Epilogue: The Ongoing Quest for Fairness
The epilogue reveals the physical and social costs of high-frequency trading, from fiber-optic lines cutting through farmlands to market instability and the diversion of human talent. The use of microwave signals offers even faster data transfer, exploiting price shifts between futures and stock markets. While IEX offers a path to a fairer market, the ultimate outcome depends on the financial establishment's willingness to embrace transparency.
Frequently Asked Questions
What is high-frequency trading (HFT) and why is it problematic?
HFT uses powerful computers and high-speed data connections to execute trades in milliseconds. It creates problems like front-running, where faster traders exploit price differences across fragmented markets, effectively taxing slower investors and creating an unfair advantage based on speed.
Who is Brad Katsuyama and what was his primary goal?
Brad Katsuyama was a Canadian trader who discovered pervasive market manipulation by HFT firms. His primary goal shifted from personal profit to establishing a fair, transparent stock exchange called IEX, designed to protect ordinary investors from predatory practices.
How did IEX (Investors Exchange) aim to level the playing field?
IEX introduced a 350-microsecond "speed bump" using coiled fiber optic cable, ensuring all orders arrived simultaneously. It also eliminated rebates and co-location, removing the advantages HFT firms relied on. This created a marketplace focused on fair execution for all participants.

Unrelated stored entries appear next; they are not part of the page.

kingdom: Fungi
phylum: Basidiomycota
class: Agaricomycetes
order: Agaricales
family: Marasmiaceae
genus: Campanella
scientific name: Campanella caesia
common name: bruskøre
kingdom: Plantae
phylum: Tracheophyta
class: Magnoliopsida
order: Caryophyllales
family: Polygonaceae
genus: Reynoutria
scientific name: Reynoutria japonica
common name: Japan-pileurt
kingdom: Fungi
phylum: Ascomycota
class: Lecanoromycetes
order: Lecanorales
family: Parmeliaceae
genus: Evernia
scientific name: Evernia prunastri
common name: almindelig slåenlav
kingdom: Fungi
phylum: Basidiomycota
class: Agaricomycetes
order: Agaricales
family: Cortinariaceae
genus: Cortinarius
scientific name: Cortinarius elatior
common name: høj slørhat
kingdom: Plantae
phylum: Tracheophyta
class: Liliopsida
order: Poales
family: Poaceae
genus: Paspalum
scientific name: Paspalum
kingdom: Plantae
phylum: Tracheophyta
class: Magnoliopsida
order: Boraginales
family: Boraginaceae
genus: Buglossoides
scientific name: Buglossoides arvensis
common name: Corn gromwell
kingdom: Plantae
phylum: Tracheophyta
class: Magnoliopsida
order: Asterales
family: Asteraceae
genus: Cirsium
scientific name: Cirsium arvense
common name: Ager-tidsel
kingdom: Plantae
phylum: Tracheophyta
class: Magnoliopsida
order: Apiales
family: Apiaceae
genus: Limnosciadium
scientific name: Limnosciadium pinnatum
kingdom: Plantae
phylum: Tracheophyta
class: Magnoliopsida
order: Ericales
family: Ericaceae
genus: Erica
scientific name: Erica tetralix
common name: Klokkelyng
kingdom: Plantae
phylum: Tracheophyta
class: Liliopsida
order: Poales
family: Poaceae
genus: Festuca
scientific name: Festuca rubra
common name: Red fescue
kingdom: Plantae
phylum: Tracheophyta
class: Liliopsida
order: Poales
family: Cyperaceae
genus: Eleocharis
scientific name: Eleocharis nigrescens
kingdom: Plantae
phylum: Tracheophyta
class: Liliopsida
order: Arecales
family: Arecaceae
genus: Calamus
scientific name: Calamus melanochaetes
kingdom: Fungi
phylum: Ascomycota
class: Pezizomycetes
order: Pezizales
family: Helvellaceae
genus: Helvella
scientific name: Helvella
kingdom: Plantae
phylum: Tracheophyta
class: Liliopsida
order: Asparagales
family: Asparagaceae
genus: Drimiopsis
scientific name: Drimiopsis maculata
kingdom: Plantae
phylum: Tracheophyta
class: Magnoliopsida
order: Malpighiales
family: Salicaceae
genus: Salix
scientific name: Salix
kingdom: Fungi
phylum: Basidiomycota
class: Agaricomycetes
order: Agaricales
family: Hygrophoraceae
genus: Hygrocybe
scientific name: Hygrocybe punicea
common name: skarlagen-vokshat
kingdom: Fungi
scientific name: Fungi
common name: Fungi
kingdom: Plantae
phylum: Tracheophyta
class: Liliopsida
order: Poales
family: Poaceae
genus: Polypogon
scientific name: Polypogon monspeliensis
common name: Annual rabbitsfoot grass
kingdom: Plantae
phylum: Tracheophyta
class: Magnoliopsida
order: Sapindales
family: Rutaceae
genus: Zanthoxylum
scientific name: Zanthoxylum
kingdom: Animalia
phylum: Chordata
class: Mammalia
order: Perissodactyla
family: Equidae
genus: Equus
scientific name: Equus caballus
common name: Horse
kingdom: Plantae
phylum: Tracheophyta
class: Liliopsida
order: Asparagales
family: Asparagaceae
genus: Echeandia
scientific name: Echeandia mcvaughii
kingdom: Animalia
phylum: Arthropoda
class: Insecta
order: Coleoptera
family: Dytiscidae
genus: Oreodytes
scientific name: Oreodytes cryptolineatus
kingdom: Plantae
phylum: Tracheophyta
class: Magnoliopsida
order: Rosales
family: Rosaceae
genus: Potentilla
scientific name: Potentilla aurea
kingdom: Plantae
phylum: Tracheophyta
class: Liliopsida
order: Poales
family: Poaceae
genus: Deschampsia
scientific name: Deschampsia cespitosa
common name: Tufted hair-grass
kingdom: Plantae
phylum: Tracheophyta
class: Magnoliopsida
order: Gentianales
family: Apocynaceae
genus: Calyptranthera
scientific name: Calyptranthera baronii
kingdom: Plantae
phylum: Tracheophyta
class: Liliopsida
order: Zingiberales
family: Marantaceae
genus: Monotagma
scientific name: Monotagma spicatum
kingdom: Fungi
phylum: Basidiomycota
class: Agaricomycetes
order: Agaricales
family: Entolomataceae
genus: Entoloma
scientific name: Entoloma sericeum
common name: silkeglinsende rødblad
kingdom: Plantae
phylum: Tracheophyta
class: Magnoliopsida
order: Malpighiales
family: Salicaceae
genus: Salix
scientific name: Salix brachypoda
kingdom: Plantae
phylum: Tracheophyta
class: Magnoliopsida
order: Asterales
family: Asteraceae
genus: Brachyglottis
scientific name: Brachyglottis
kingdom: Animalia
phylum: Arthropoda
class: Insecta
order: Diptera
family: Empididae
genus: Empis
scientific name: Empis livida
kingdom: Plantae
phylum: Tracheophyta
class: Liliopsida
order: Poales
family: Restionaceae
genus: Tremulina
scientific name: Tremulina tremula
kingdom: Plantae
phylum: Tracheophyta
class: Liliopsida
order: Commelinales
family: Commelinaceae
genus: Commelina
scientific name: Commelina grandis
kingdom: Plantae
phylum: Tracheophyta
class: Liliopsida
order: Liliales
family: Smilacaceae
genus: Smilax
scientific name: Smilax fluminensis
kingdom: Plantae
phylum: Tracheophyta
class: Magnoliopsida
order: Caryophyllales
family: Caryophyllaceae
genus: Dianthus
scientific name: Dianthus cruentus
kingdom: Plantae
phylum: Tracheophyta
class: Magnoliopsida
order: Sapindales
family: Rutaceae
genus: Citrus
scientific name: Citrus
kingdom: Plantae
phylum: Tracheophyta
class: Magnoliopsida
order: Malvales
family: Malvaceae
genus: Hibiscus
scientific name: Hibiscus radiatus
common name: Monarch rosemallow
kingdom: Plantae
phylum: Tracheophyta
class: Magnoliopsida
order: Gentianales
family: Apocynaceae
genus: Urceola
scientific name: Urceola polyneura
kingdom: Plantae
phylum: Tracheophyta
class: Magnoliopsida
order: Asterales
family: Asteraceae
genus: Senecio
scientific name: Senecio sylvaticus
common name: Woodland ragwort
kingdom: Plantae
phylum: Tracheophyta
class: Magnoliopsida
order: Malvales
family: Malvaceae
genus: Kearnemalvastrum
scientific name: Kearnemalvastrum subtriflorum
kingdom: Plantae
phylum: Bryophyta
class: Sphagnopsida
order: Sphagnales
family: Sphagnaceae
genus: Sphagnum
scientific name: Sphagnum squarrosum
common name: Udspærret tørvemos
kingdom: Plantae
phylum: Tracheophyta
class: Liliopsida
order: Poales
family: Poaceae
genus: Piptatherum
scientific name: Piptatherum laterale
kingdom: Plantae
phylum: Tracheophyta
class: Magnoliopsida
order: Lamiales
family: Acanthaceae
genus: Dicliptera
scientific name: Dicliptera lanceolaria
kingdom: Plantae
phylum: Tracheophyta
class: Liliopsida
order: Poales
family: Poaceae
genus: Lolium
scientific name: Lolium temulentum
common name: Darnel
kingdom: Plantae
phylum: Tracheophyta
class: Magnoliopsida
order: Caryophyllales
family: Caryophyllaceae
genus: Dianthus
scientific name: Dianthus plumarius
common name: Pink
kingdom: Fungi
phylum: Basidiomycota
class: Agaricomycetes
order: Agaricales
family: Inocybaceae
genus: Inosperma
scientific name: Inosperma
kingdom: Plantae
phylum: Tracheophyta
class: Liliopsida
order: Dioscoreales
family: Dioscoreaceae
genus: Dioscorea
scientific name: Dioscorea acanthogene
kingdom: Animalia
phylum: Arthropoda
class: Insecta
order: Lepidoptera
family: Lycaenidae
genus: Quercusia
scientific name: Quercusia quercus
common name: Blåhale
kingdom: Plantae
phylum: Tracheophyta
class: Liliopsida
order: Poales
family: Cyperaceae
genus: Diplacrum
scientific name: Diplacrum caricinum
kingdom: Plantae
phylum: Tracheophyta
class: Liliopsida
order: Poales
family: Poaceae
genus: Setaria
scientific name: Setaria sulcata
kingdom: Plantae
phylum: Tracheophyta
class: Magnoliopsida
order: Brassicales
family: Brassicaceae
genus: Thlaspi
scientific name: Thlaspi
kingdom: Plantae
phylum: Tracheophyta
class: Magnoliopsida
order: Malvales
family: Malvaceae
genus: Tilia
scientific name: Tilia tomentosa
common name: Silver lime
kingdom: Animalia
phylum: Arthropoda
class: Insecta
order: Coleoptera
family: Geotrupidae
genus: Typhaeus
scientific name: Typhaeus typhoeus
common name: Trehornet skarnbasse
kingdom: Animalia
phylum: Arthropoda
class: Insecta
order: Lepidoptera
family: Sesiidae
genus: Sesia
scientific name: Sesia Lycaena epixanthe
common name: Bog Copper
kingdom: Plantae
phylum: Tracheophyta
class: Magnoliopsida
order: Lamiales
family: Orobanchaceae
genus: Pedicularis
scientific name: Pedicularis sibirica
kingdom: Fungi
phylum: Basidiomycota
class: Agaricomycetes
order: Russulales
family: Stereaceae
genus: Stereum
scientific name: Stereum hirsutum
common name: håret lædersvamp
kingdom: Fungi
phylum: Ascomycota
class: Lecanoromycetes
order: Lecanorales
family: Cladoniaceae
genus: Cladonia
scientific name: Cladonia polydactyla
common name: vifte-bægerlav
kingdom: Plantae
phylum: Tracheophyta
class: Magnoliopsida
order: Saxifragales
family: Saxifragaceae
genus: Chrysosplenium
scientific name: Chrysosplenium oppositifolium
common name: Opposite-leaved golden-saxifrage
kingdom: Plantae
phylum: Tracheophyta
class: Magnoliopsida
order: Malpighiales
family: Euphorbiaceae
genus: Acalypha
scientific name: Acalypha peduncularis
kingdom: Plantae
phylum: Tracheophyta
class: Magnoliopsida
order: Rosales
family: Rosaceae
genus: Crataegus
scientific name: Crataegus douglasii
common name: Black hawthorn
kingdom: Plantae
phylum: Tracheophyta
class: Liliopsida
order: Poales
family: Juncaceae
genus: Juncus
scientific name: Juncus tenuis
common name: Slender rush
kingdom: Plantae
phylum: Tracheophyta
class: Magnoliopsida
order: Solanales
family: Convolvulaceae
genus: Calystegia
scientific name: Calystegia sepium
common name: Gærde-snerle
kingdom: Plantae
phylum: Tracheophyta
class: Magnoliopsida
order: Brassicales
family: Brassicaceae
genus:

What role did infrastructure play in market manipulation?
Infrastructure, like the secret fiber-optic cable from Chicago to New Jersey and proximity services to exchanges, was crucial. It enabled high-frequency traders to gain crucial millisecond advantages. This physical speed advantage allowed them to exploit fragmented markets and front-run slower orders.
What was the significance of the Sergey Aleynikov case?
The Sergey Aleynikov case highlighted the legal disconnect regarding HFT. Accused of stealing code from Goldman Sachs, his trial revealed how little the justice system understood complex trading technology, exposing a political rather than genuine intellectual property pursuit.